■ **PROBLEM SET**:
A. List every type of cancer named in the immunotherapy article.
B. Restate the immunotherapy article from "Oncologist Lawrence Fong, MD, is" to "after immunotherapy treatment.", swapping "tumor cells" for "cancer cells".

■ **EXERCISE TEXT**:
Oncologist Lawrence Fong, MD, is leading UCSF’s newly launched Cancer Immunotherapy Program. Photo by Barbara Ries
UC San Francisco oncologist Lawrence Fong, MD, personifies the tremendous excitement among cancer physicians over the growing potential of new immunotherapies.
He smiles often as he explains how the body’s own immune system – long thought to be an ineffective slacker when it comes to combatting established tumors – now is being boosted or retrained by new drugs to more effectively engage tumor cells. In some cases, patients with advanced cancer who were expected to die quickly have been living with their cancer in check for years after immunotherapy treatment.
Today’s new immunotherapies are changing the paradigm for how we treat patients with cancer.
Lawrence Fong, MD
Fong, an early proponent of immunotherapy, now is leading UCSF’s newly launched Cancer Immunotherapy Program, which includes a clinical arm, the UCSF Cancer Immunotherapy Clinic. Located at the UCSF Medical Center at Parnassus Heights, the recently renovated, dedicated space is linked to the long-standing clinic for recipients of bone marrow transplants, which were used for decades to treat blood cancers.
“Today’s new immunotherapies are changing the paradigm for how we treat patients with cancer,” Fong says. “I believe they will prove valuable in treating many, if not most, types of cancer. In the context of clinical trials, we aim to provide access to novel immunotherapies that patients otherwise would not have access to.”
Fong’s early work in immunotherapy involved enrolling patients with urologic cancers in early-stage clinical trials for what later became the first FDA-approved “checkpoint inhibitor,” a class of drugs that releases the brakes on the immune system, allowing immune cells to drive ahead to battle cancer.
That first FDA-approved checkpoint inhibitor, called ipilimumab (Yervoy), a valued treatment for many advanced cases of melanoma, was initially developed and tested in patients by UCSF-affiliated physicians and scientists. Checkpoint inhibitors now are approved to treat not only melanoma, but also certain types of lung and kidney cancer, and new generations of checkpoint inhibitors also are being evaluated in many cancer types.
Today, besides treating patients with urologic cancers, Fong is busy hiring staff, planning for first-in-human studies of novel drugs and enlisting additional UCSF specialists across the gamut of cancer types to identify opportunities for their own patients to receive immunotherapy in clinical trials.

Dataset entries
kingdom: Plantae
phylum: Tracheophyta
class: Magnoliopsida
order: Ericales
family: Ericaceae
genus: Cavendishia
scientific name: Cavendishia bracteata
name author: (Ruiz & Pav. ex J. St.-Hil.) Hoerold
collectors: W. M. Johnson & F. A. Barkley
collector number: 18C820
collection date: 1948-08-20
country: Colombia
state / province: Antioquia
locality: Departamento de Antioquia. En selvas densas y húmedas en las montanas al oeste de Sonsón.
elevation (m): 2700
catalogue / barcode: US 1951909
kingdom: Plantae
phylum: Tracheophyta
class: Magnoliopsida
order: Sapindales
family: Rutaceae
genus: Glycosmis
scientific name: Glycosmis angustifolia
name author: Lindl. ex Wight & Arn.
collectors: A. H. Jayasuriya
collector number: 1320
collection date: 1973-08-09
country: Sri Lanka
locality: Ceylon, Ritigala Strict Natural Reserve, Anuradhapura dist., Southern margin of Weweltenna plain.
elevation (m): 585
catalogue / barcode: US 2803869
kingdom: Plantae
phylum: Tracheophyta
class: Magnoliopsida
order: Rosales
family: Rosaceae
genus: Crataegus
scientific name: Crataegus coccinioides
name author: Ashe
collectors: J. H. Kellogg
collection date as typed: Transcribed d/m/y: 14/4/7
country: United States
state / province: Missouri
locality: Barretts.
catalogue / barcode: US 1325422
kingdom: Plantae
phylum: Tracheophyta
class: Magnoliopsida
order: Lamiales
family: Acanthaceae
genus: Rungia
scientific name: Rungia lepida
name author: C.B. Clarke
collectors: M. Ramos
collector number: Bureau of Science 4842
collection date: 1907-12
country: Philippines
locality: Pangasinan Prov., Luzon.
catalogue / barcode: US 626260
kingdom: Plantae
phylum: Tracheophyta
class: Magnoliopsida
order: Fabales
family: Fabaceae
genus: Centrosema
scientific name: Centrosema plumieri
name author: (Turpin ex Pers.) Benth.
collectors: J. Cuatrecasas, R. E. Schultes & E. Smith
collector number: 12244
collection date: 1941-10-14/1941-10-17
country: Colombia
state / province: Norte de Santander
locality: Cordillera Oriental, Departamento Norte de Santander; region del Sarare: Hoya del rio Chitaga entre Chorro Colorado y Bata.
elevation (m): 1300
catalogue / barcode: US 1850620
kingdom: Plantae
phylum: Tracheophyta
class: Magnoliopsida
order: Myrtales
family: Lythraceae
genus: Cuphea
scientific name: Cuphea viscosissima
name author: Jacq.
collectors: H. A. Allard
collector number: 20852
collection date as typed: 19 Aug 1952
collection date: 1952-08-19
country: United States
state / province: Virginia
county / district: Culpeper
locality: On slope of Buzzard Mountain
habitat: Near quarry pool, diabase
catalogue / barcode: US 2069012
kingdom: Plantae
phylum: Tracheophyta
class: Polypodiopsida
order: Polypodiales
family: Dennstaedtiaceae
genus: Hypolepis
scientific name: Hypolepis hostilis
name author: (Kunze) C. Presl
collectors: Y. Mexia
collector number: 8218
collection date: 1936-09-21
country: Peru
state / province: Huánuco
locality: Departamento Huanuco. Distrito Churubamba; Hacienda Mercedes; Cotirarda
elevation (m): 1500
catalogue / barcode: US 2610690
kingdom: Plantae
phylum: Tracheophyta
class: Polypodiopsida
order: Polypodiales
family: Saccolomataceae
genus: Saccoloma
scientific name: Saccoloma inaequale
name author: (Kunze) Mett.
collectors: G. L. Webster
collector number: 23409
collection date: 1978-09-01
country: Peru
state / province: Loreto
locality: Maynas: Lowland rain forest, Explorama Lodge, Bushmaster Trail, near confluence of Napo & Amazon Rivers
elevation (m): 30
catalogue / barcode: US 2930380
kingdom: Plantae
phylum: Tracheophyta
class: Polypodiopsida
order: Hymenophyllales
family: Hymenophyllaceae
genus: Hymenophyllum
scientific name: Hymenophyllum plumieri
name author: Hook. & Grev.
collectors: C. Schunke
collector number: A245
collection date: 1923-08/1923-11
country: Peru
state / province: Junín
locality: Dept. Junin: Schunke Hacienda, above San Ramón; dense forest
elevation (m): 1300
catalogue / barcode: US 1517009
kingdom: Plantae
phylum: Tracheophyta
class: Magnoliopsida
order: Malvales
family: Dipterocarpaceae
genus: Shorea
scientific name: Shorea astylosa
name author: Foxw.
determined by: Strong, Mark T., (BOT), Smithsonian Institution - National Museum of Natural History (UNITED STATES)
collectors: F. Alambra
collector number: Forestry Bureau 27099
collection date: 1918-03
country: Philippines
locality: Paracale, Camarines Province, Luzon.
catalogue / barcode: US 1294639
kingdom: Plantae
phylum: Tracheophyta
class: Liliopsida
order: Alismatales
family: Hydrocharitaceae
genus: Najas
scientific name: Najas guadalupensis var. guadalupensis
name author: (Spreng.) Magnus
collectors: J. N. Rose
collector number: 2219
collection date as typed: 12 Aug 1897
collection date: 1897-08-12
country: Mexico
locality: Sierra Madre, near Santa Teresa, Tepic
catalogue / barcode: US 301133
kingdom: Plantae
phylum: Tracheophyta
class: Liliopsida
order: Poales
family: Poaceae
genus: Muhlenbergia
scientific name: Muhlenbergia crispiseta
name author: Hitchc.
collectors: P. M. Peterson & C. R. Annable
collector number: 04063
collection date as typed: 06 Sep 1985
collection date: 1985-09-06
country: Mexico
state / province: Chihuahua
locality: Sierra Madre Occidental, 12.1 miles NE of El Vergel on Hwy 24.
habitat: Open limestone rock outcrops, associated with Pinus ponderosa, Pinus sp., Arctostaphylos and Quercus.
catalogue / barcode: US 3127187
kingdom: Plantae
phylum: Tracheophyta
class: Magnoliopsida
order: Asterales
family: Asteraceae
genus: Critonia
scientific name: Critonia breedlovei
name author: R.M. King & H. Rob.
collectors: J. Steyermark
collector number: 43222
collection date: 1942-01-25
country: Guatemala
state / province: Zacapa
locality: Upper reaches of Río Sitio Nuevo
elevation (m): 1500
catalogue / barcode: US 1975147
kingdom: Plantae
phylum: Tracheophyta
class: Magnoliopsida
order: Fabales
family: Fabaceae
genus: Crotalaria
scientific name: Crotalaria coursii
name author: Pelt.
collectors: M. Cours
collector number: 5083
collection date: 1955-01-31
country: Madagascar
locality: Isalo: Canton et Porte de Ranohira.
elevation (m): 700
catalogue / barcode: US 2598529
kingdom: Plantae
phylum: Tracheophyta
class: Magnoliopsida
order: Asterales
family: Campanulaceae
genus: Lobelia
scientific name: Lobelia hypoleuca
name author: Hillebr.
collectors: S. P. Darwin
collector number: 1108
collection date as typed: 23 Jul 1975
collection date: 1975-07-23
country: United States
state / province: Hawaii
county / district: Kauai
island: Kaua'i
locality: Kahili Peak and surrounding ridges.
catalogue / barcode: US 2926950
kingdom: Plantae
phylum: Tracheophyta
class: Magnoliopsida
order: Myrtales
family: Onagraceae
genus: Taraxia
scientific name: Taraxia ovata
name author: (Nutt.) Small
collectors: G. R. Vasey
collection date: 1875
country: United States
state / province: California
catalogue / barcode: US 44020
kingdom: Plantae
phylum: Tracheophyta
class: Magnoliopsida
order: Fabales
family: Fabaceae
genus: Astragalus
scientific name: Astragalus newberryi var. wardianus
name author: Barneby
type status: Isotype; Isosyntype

■ **RESPONSES IN ORDER**:
A. urologic cancers, blood cancers, melanoma, lung cancer, kidney cancer

B.
Oncologist Lawrence Fong, MD, is leading UCSF’s newly launched Cancer Immunotherapy Program. Photo by Barbara Ries
UC San Francisco oncologist Lawrence Fong, MD, personifies the tremendous excitement among cancer physicians over the growing potential of new immunotherapies.
He smiles often as he explains how the body’s own immune system – long thought to be an ineffective slacker when it comes to combatting established tumors – now is being boosted or retrained by new drugs to more effectively engage cancer cells. In some cases, patients with advanced cancer who were expected to die quickly have been living with their cancer in check for years after immunotherapy treatment.